→ **TASK INPUTS**
━━━━━━━━━━━━━━━━━━━━━━━━━━━━━━

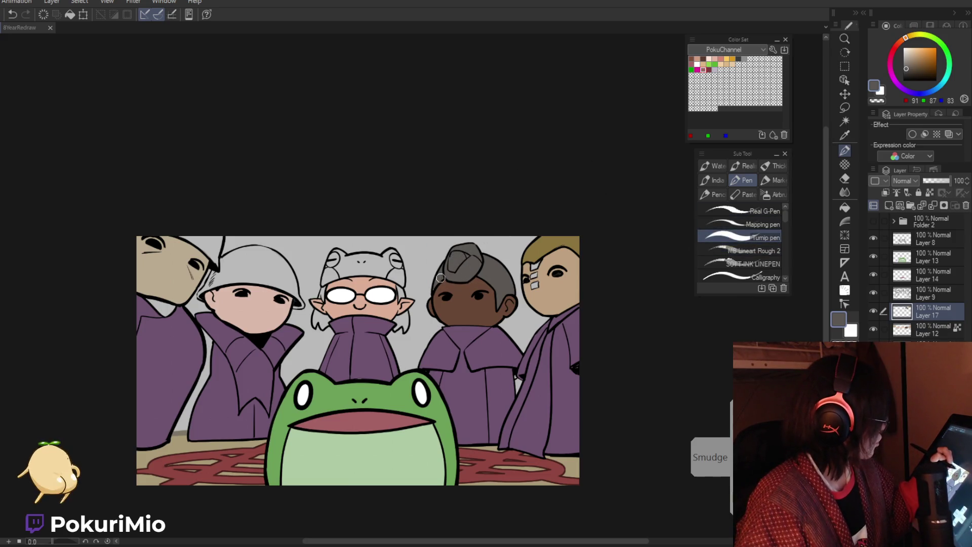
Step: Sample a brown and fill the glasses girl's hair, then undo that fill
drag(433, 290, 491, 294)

━━━━━━━━━━━━━━━━━━━━━━━━━━━━━━

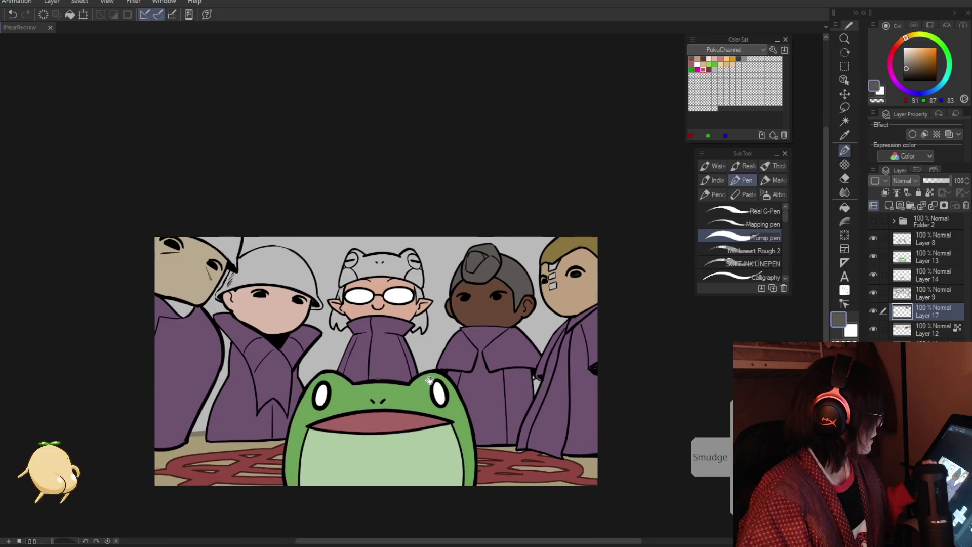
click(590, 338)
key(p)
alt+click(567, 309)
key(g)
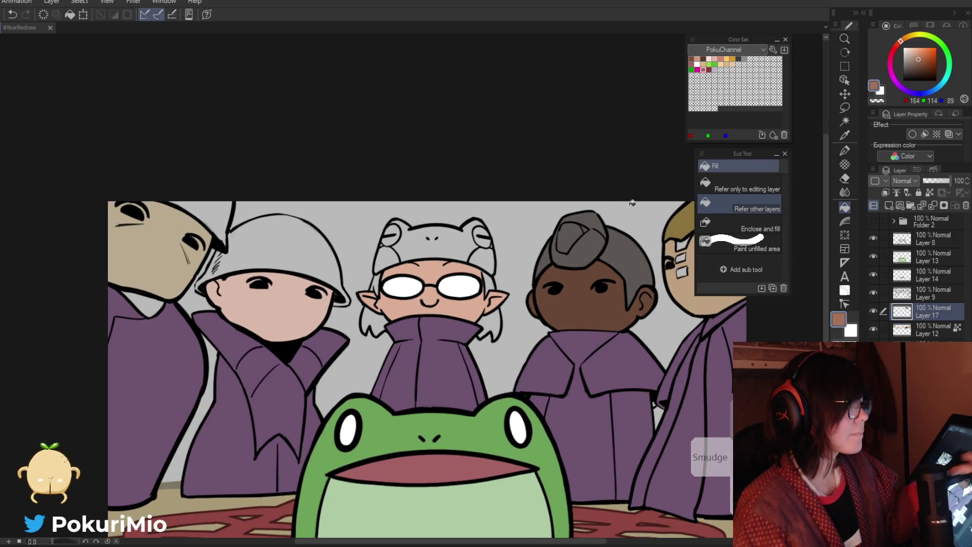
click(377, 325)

━━━━━━━━━━━━━━━━━━━━━━━━━━━━━━

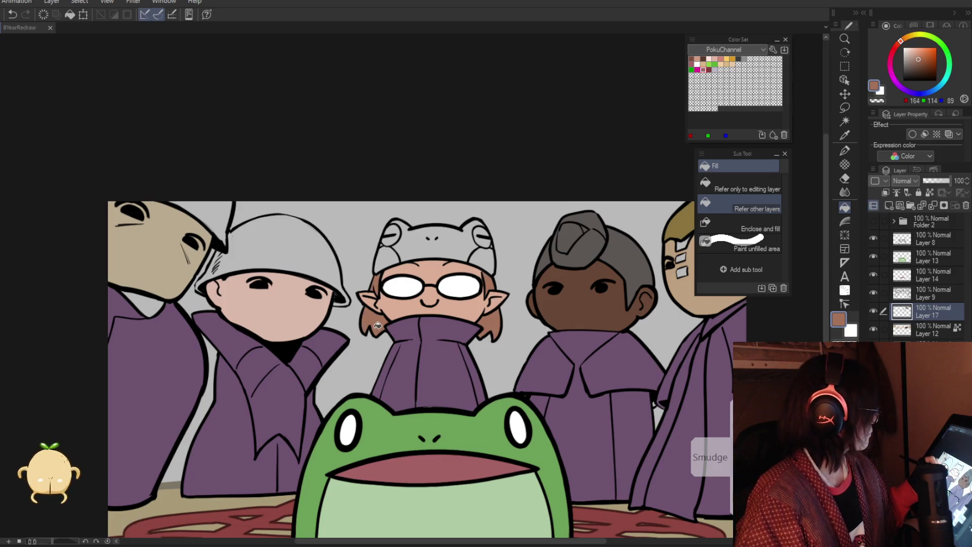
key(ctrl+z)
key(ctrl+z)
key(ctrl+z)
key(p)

━━━━━━━━━━━━━━━━━━━━━━━━━━━━━━

→ **DESCRIPTION OF THE TASK**
Your task is to restate, word for word, only those lines above that fall between the line holding "Step: Sample a" and the line holding "drag(433, 290, 491, 294)", inclusive.

→ **ANSWER**
Step: Sample a brown and fill the glasses girl's hair, then undo that fill
drag(433, 290, 491, 294)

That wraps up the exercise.